Space Rorschach

One Way Up: U.S. Space Plan Relies on Russia,” a front-page story by John Schwartz in The New York Times today, should last in our collective imagination for a long time.  On a day when the stock market reeled yet again (at a retirement dinner I went to tonight, a retiree quipped that the market was retiring along with him) and the campaigns moved into attack mode, we heard that there’s A Gap in the U.S. space program that will run from 2010 to at least 2015.

During the Gap, the U.S. will have to rely on the Russian space program for transport to the International Space Station.

What this story says about our national outlook depends on who is doing the looking.  Some commenters seem bent on reading the story as encouragement to demonize Russia, missing the sub-point that there’s a lot of honor in space and among scientists.   As a quote towards the end of the article points out, “there is a longstanding etiquette: you do not mess with the safety of humans in space.”

Some see the Gap as a huge, sudden symbol of American decline.  Some see the story as a moment to crow that America has actually been in decline and without real scientific imagination for a long time.  Some are using the story as an opportunity to point out that private enterprise will have the answers, not NASA (even if that won’t be completely true for a while).  Some see a future of golden cooperation in space travel predicted here - we can’t do it alone.

I spent the day pulling together all the elements I could think of for a next-Administration tech policy menu, in preparation for a session later this week.  Just as prone to preconceptions as everyone else is, I mentally bent the story into the shape I wanted:  “Depending on someone else for transport puts innovation and economic growth at risk.

Maybe that’s the wrong lesson to take from that story.  It may be more meaningful to note that this story, coming at this time, won’t spark outrage.  By contrast, almost exactly 51 years ago, the idea that the Russians were beating us into space launched a thousand educational initiatives and investments - and ultimately drove funding towards what became the internet.

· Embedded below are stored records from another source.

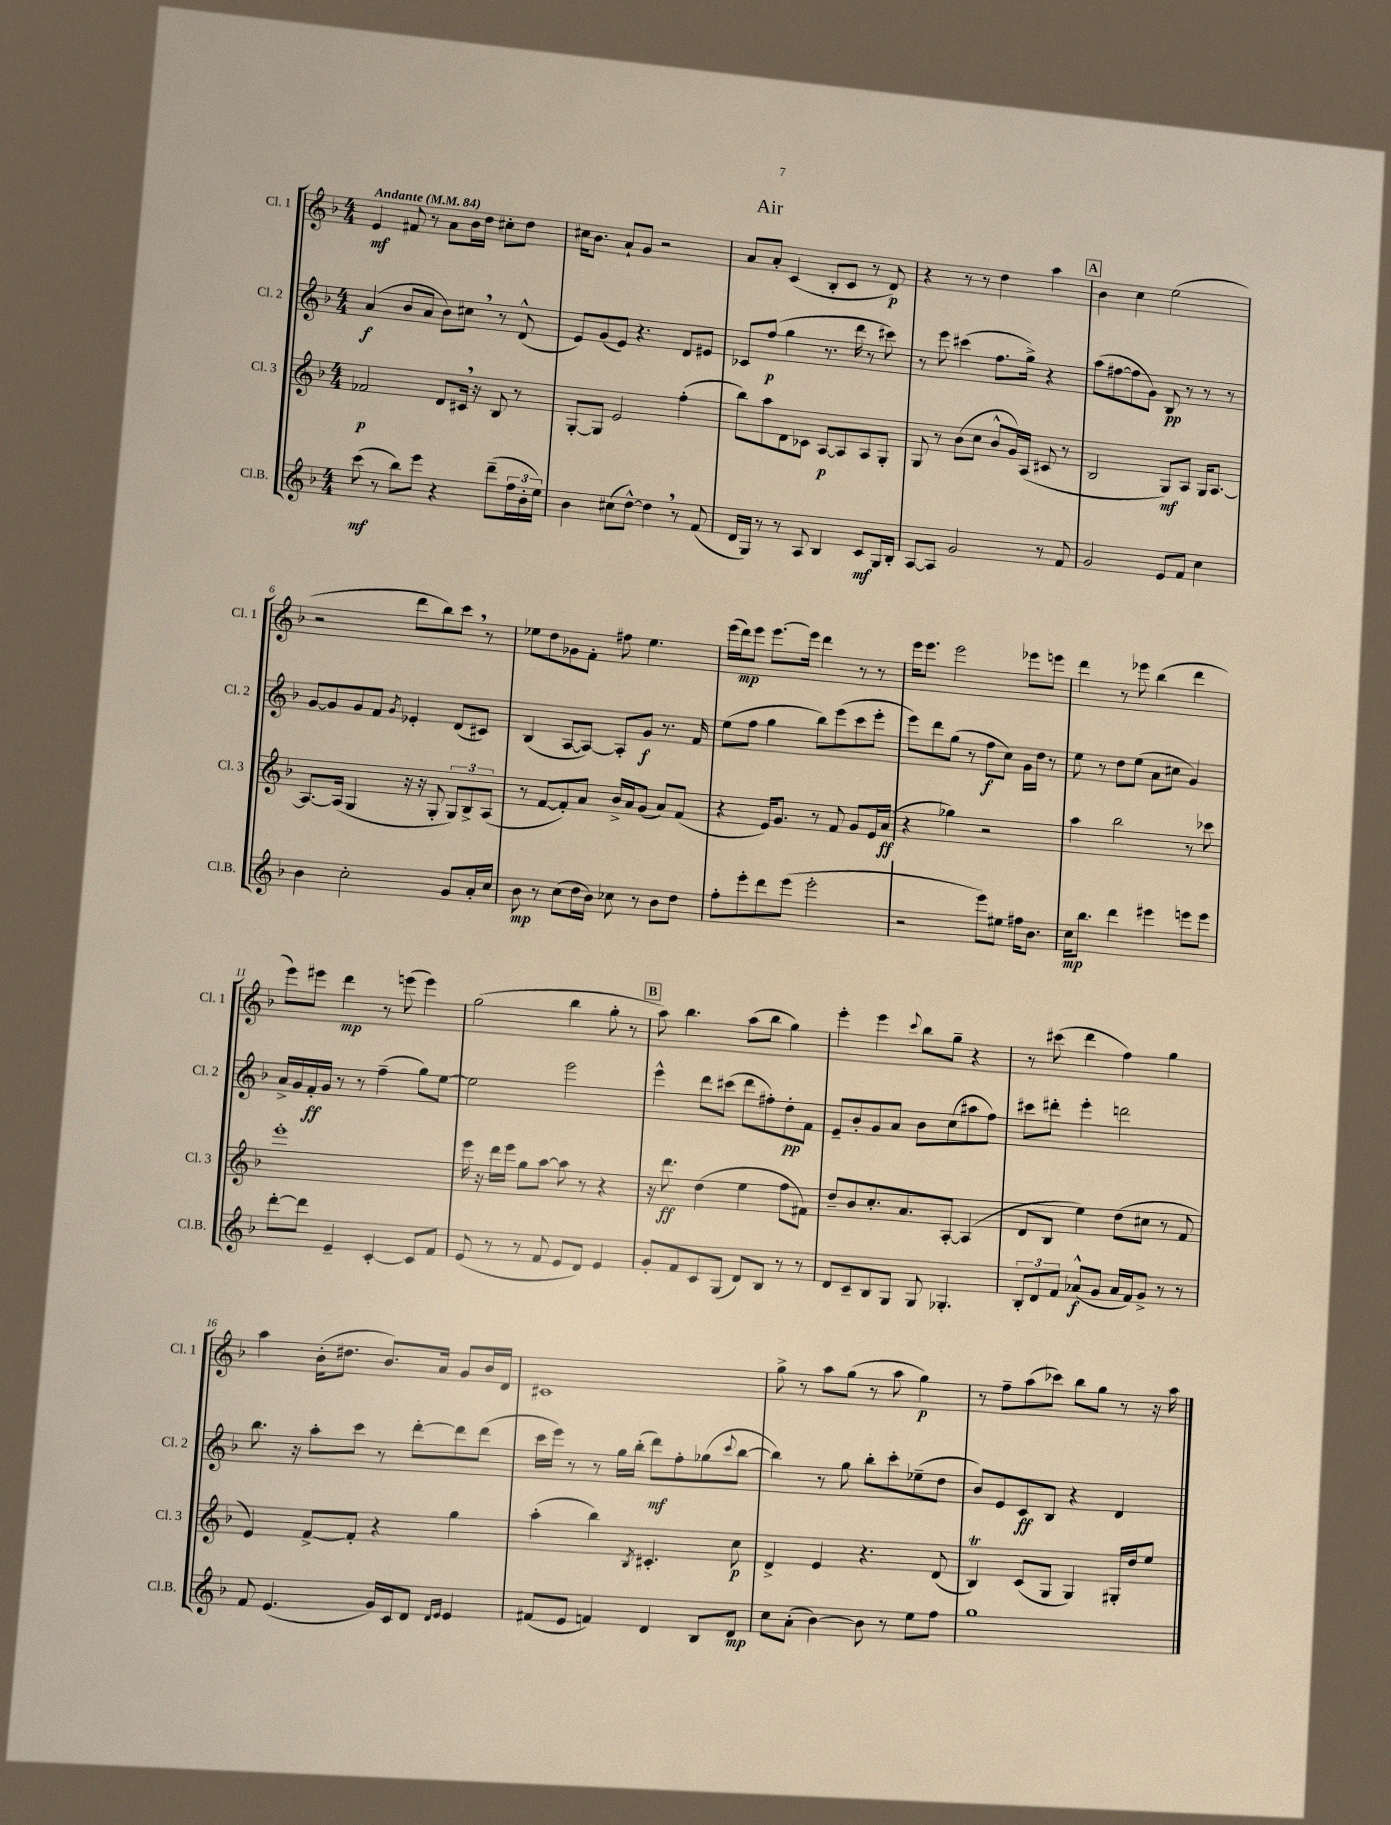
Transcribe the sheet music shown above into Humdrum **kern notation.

**kern	**kern	**kern	**kern
*staff4	*staff3	*staff2	*staff1
*clefG2	*clefG2	*clefG2	*clefG2
*k[b-]	*k[b-]	*k[b-]	*k[b-]
*M4/4	*M4/4	*M4/4	*M4/4
*MM84	*MM84	*MM84	*MM84
(8ccc	2f-	(4a	4e
8r	.	.	.
8bb-)	.	8b-	8f#
8eee	.	8a	8r
4r	8d	8b-)	8a
.	16c#	8cc#	16b-
.	16r	.	16dd
(8ddd~	8B-	8r	8cc#'
24ff	8r	(8d^^	8dd
24b-'	.	.	.
24ee)	.	.	.
=	=	=	=
4b-	[8G'	8e)	16cc#
.	.	.	8.b-
.	8G]	(8g	.
(8cc#	2e	8e)	8a`
[8dd^^)	.	4.r	8g
4dd]	.	.	2r
8r	(4ff'	8d	.
(8f	.	8e#	.
=	=	=	=
16d	8bb-)	8c-	8a
16G)	.	.	.
8r	8aa	(8ff	8a'
8r	8d	4gg	(4c
8A	8c-	.	.
4B-	[8A	8.r	8B-'
.	8A]	.	8c
.	.	16ddd	.
8c	8A	8r	8r
16G	8G'	8ccc#)	8d)
16B-'	.	.	.
=	=	=	=
[8A	8G	8r	4r
8A]	8r	8eee	.
2g	(8b-	(4ccc#	8r
.	8cc	.	8r
.	8b-^^	8.ff	4dd
.	16g)	.	.
.	(16A	16gg^)	.
8r	8c#	4r	4aa
8f	8r	.	.
=	=	=	=
2g	2B-	(8aa	4b-
.	.	[8ff#	.
.	.	8ff#]	4cc
.	.	8g)	.
8e	8G)	8B-	(2ee
8f	8A	8r	.
4cc	16G	8r	.
.	[8.A	.	.
.	.	8r	.
=	=	=	=
4b-	8.A_	[8g	2r
.	.	8g]	.
.	(16A]	.	.
2cc'	4G	8g	.
.	.	8f	.
.	.	8qg	.
.	16r	4e-'	8ddd
.	16r	.	.
.	8G'	.	8bb-)
8g	12G)	(8d	8ccc
.	12B-^	.	.
16a'	.	8c#)	8r
.	(12A	.	.
16cc	.	.	.
=	=	=	=
8b-	8r	(4B-	8ee-
8r	[8f	.	8dd
(8cc	8f'])	[8A	8g-
16dd	8a	8A_)	8f'
16b-)	.	.	.
8cc-	16b-^	8A']	8ff#
.	16a	.	.
8r	(8g	8g	4.ee-
8b-	8a)	8.r	.
8dd	(8f	.	.
.	.	16f	.
=	=	=	=
8ff'	4r	(8ee	(16eee
.	.	.	16ddd)
8eee'	.	8ff	8eee
8ddd	16e)	4gg	[8.eee
.	8.g	.	.
(8eee	.	.	.
.	.	.	16eee]
2eee'	8r	8bb-)	4ddd
.	8f	(8eee	.
.	8g	8ccc	8r
.	16e	8eee'	8r
.	(16a	.	.
=	=	=	=
2r	4r	8eee)	16eee
.	.	.	8.eee
.	.	8ddd	.
.	4gg-)	(8gg	2eee
.	.	8r	.
8eee)	2r	8ff	.
8ee#	.	8cc)	.
16ff#	.	16g	8eee-
8.b-	.	16dd	.
.	.	8r	8eee
=	=	=	=
16cc	4aa	8ee	4ddd
8.bb-	.	.	.
.	.	8r	.
4ddd	2bb-	8dd	8r
.	.	(8ee	8eee-
4eee#	.	8a	(4bb-
.	.	8cc#	.
8eee	8r	4g)	4ddd
8eee	8ccc-	.	.
=	=	=	=
[8ddd'	1eee'	16a^	8eee)
.	.	16g	.
8ddd]	.	16f'	8eee#
.	.	16g	.
4e~	.	8r	4ddd
.	.	8r	.
[4c'	.	(4ff~	8r
.	.	.	(8eee
8c]	.	8gg)	4eee)
8f	.	[8ee	.
=	=	=	=
(8e	16eee	2ee]	(2gg
.	16r	.	.
8r	16ddd	.	.
.	16eee	.	.
8r	8gg	.	.
8f	[8aa	.	.
8e	8aa]	2eee	4bb-
8d)	8r	.	.
4e	4r	.	8gg'
.	.	.	8r
=	=	=	=
8g'	16r	4eee^^	8aa)
.	8.ddd	.	.
8f	.	.	4.bb-
8c	(4dd	8ddd	.
(8G	.	(8ccc#	.
8d)	4ee	8ddd	(8aa
8B-	.	8ff#')	8bb-
8r	8ff	8dd'	4gg)
8r	8f#)	8f	.
=	=	=	=
8d	8dd~	8e~	4eee'
8c~	8b-	8b-'	.
8B-	8.cc'	8g	4eee
8G	.	8a	.
.	8.a	.	.
.	.	.	8qqccc
8G	.	8b-	8bb-
4.G-'	[8A'	(8cc	8gg~
.	(4A]	8aa#	4r
.	.	8ff)	.
=	=	=	=
12B-'	8d	8ccc#	8r
12d	.	.	.
.	8B-	8ddd#'	(8ccc#
12f	.	.	.
(8a-^^	4ee)	4eee'	4ddd
8g	.	.	.
16a-	(8dd	2ddd	4ff)
16f)	.	.	.
8g^	8cc#	.	.
8r	8r	.	4gg
8r	8f	.	.
=	=	=	=
8f	4e)	8.bb-	4aa
(4.e	.	.	.
.	.	16r	.
.	[8f^	8aa'	(16b-'
.	.	.	8.dd#
.	8f']	8ccc	.
16g)	4r	8r	8.b-)
16c	.	.	.
8d	.	[8ddd'	.
.	.	.	16a
16qqd	.	.	.
16qqe	.	.	.
4e	4gg	8ddd]	8g
.	.	(8ddd	16b-
.	.	.	16d
=	=	=	=
(8f#	(4aa'	16ccc	1c#
.	.	16eee)	.
8e	.	8r	.
4f)	4bb-)	8r	.
.	.	16gg	.
.	.	(16bb-'	.
.	8qB-	.	.
4d	4.c#'	8ddd)	.
.	.	8ff'	.
8B-	.	(8gg-	.
.	.	8qqccc	.
8d	8cc	[8bb-	.
=	=	=	=
8cc	4d^	4bb-])	8gg^
(8a'	.	.	8r
[4b-)	4e	8r	8aa
.	.	8gg	(8gg
8b-]	4.r	8bb-'	8r
8r	.	8ccc'	8aa
8ee	.	(8ee-~	4gg)
8ff	(8d	8dd	.
=	=	=	=
1gg	4B-)	8b-)	8r
.	.	8e	8ff~
.	(8c	8c	(8aa
.	8G	8B-	8ccc-)
.	4G)	4r	8bb-
.	.	.	8gg
.	16G#'	4d	8r
.	16dd	.	.
.	8ee	.	16r
.	.	.	16aa
==	==	==	==
*-	*-	*-	*-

As I’ve written in the past, it was then that the USSR launched Sputnik, the first artificial earth satellite.

On February 7, 1958 (just a few months later, and arguably directly in response to the launch of Sputnik), the U.S. Department of Defense issued directive 5105.15 establishing the Advanced Research Projects Agency (ARPA).

Four years later, J.C.R. Licklider was chosen to run ARPA computer research. Read The Dream Machine for the rest of the story.

Now, all we can do is squabble, point fingers, bemoan various things - and there doesn’t seem to be much hope of a collective, well-led response back towards public investment in space and/or other basic infrastructural research.

Now, that could be wrong.  New leadership could emerge in this next administration that cared about super-charged investment in long-term technical initiatives.

I’m ready with my wish-list, and I’ll start posting the menu items tomorrow.  Meanwhile, contemplate space, the apparent global recession, and the many different ways to read a Times story.